TASK DIRECTIONS →
Repeat the listing exactly. Any picture in it should be left out of the copy.

[INPUT Boundary: Start]

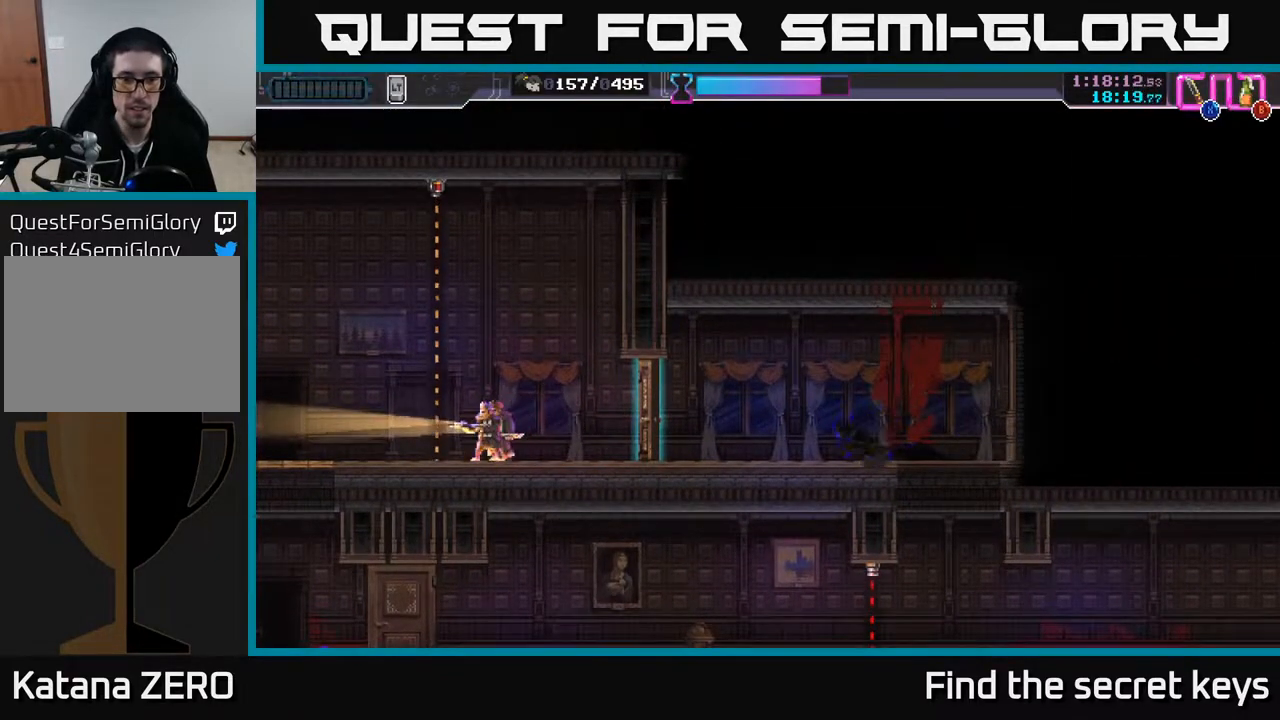
{"buttons": [], "left_stick": "center", "right_stick": "center", "events": [[200, "left_stick", "center"], [350, "X", "down"], [433, "X", "up"]]}
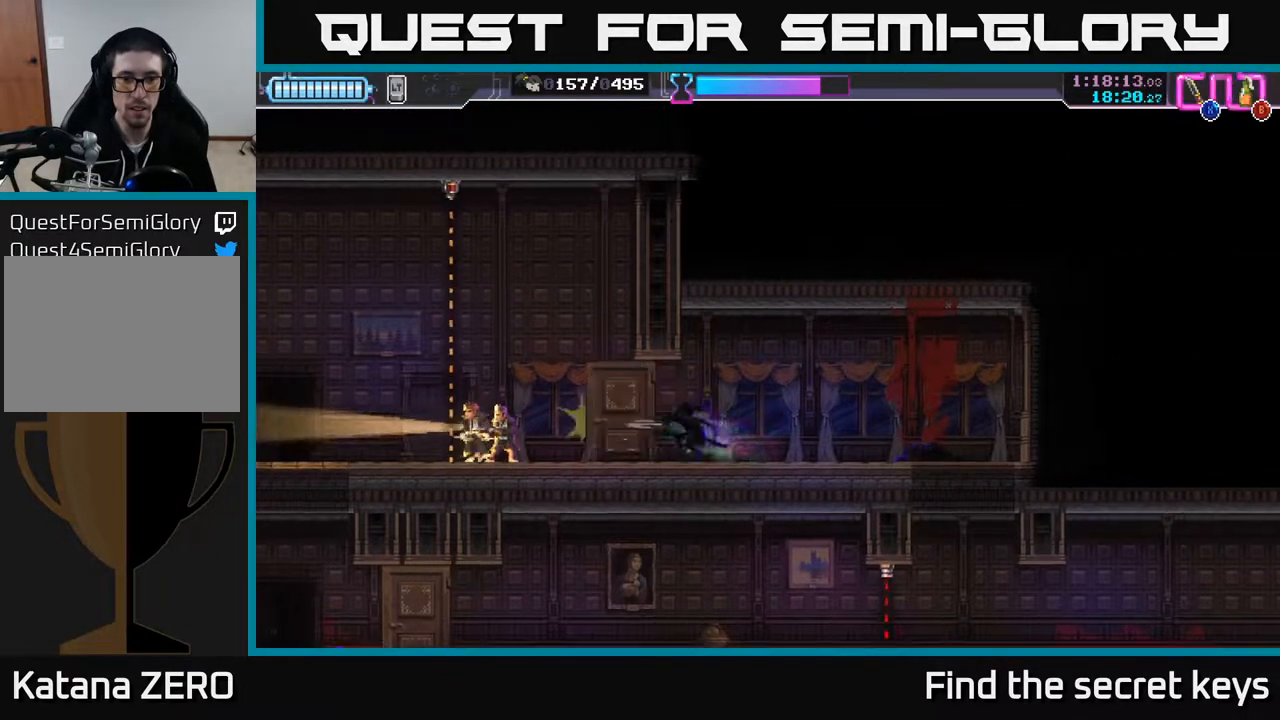
{"buttons": [], "left_stick": "right", "right_stick": "center", "events": [[33, "B", "down"], [83, "B", "up"], [233, "left_stick", "right"], [333, "R2", "down"], [433, "R2", "up"]]}
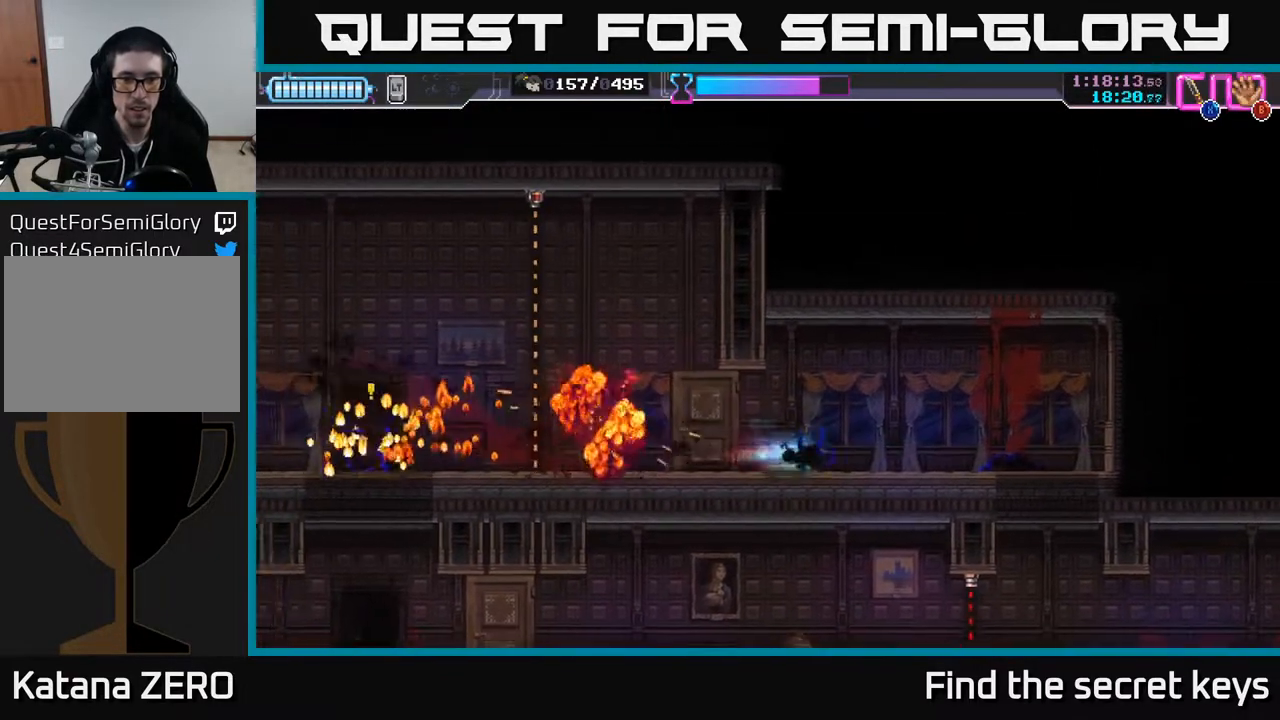
{"buttons": [], "left_stick": "right", "right_stick": "center", "events": [[117, "left_stick", "center"], [383, "left_stick", "right"]]}
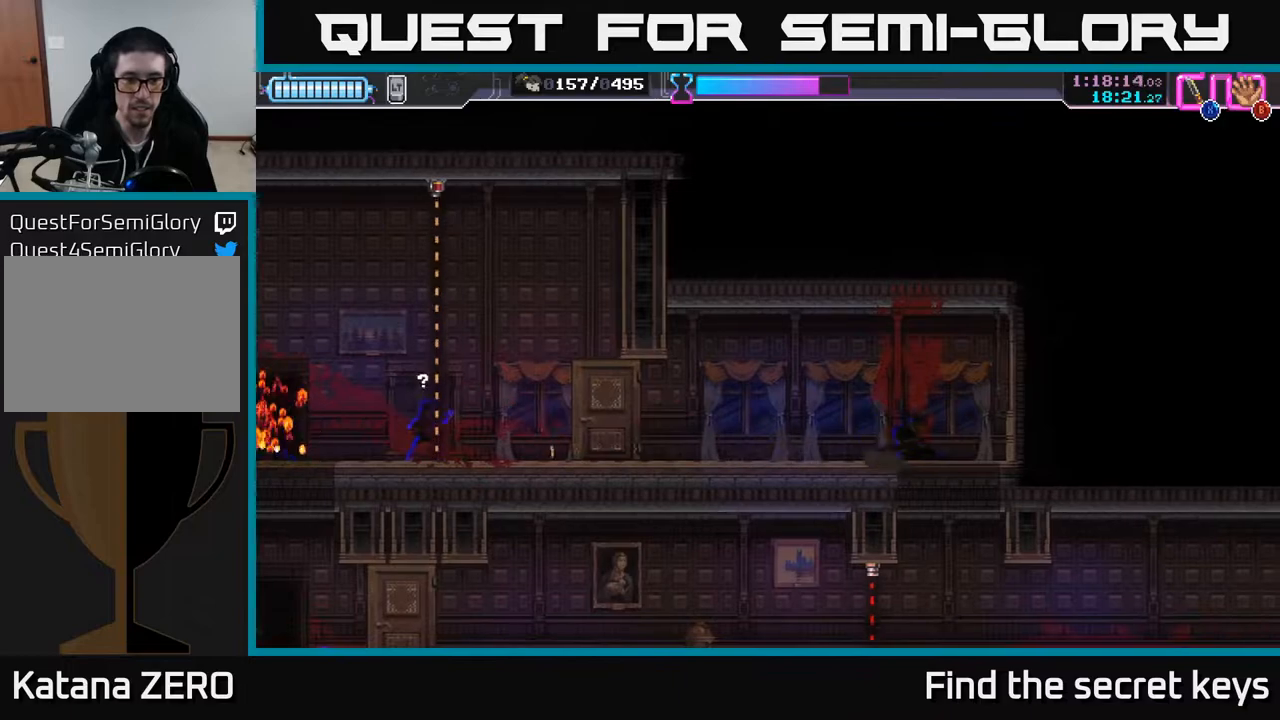
{"buttons": [], "left_stick": "left", "right_stick": "center", "events": [[100, "left_stick", "center"], [317, "left_stick", "left"]]}
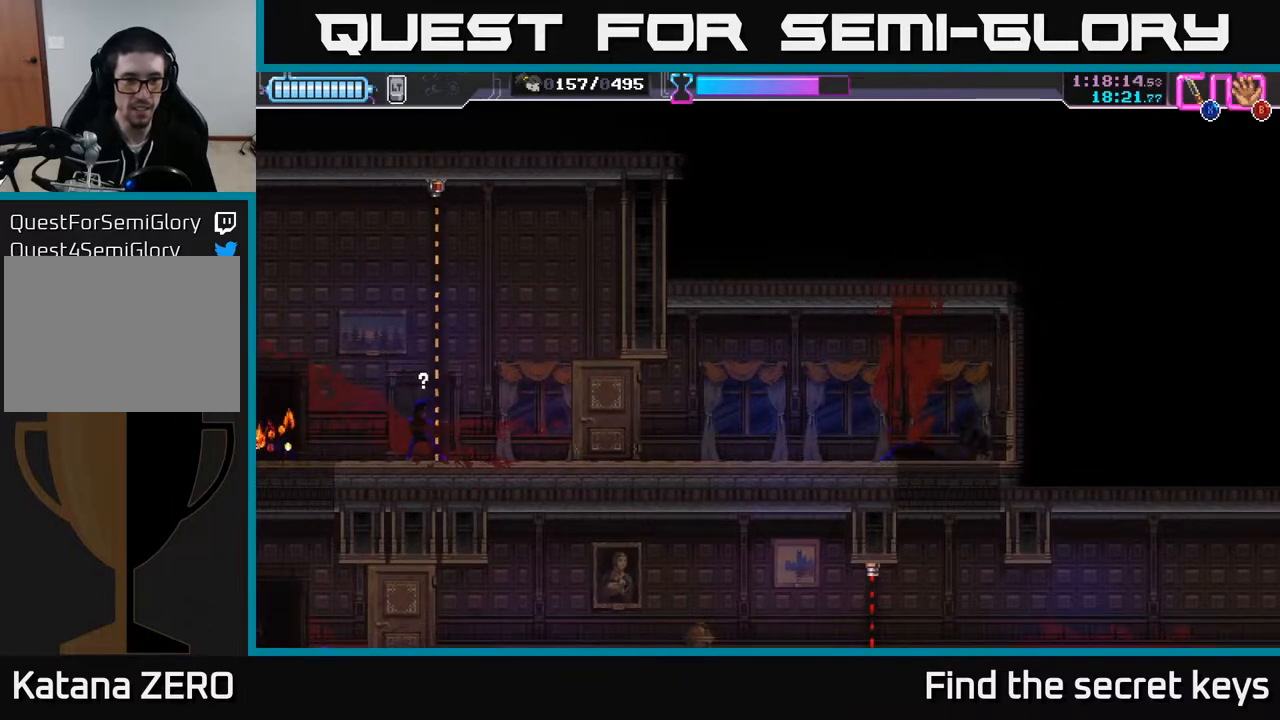
{"buttons": [], "left_stick": "left", "right_stick": "center", "events": []}
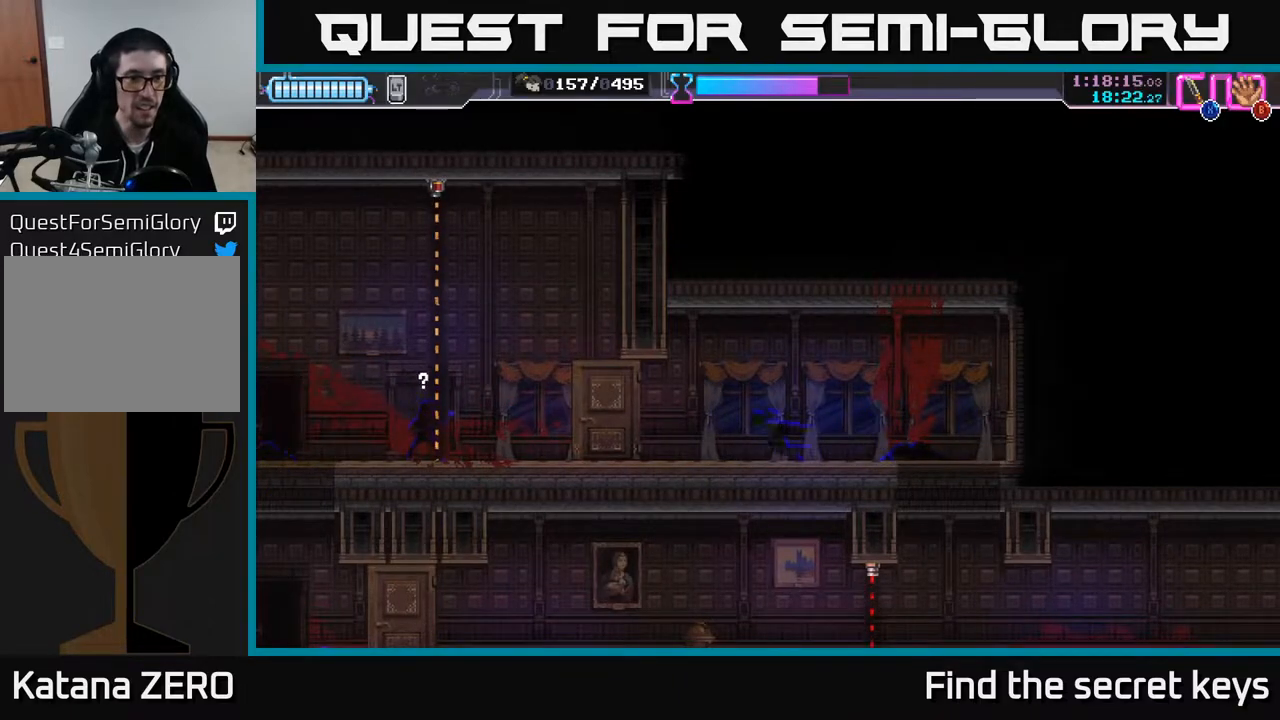
{"buttons": ["X"], "left_stick": "center", "right_stick": "center", "events": [[150, "left_stick", "center"], [500, "X", "down"]]}
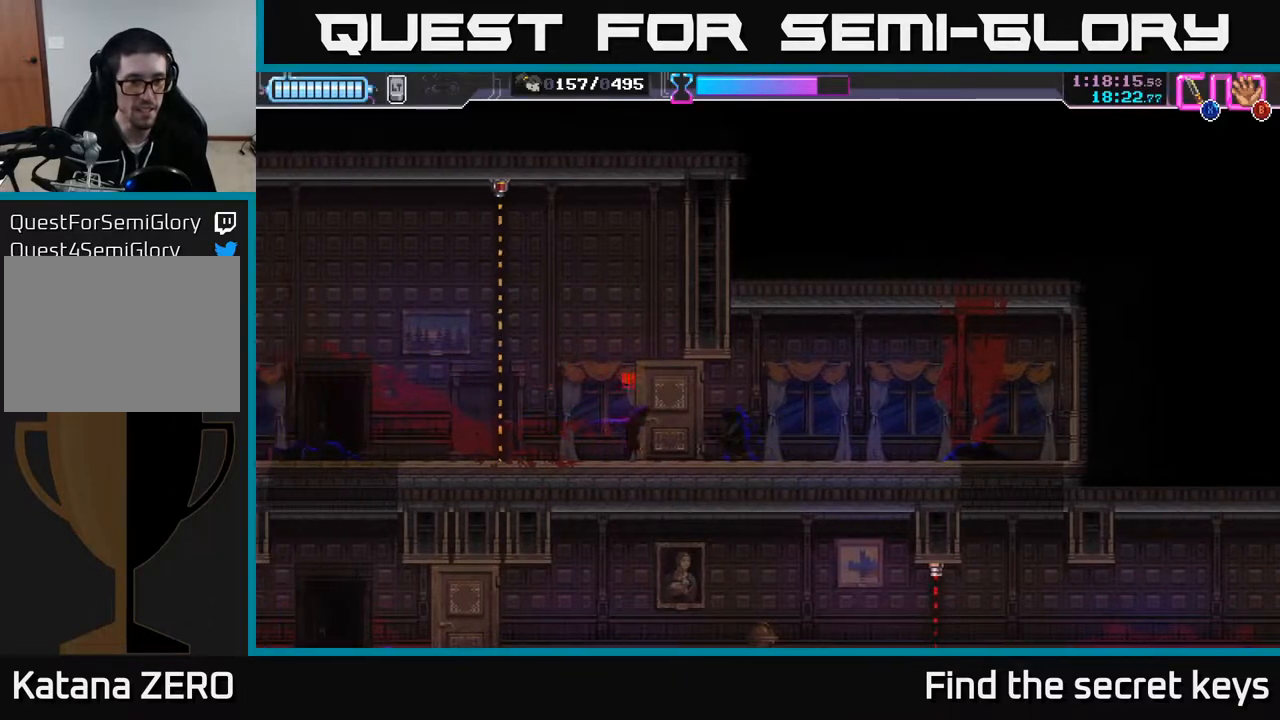
{"buttons": [], "left_stick": "right", "right_stick": "center", "events": [[67, "X", "up"], [250, "left_stick", "right"], [383, "left_stick", "center"], [450, "left_stick", "right"]]}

[INPUT Boundary: End]

ANSWER AREA →
{"buttons": [], "left_stick": "center", "right_stick": "center", "events": [[200, "left_stick", "center"], [350, "X", "down"], [433, "X", "up"]]}
{"buttons": [], "left_stick": "right", "right_stick": "center", "events": [[33, "B", "down"], [83, "B", "up"], [233, "left_stick", "right"], [333, "R2", "down"], [433, "R2", "up"]]}
{"buttons": [], "left_stick": "right", "right_stick": "center", "events": [[117, "left_stick", "center"], [383, "left_stick", "right"]]}
{"buttons": [], "left_stick": "left", "right_stick": "center", "events": [[100, "left_stick", "center"], [317, "left_stick", "left"]]}
{"buttons": [], "left_stick": "left", "right_stick": "center", "events": []}
{"buttons": ["X"], "left_stick": "center", "right_stick": "center", "events": [[150, "left_stick", "center"], [500, "X", "down"]]}
{"buttons": [], "left_stick": "right", "right_stick": "center", "events": [[67, "X", "up"], [250, "left_stick", "right"], [383, "left_stick", "center"], [450, "left_stick", "right"]]}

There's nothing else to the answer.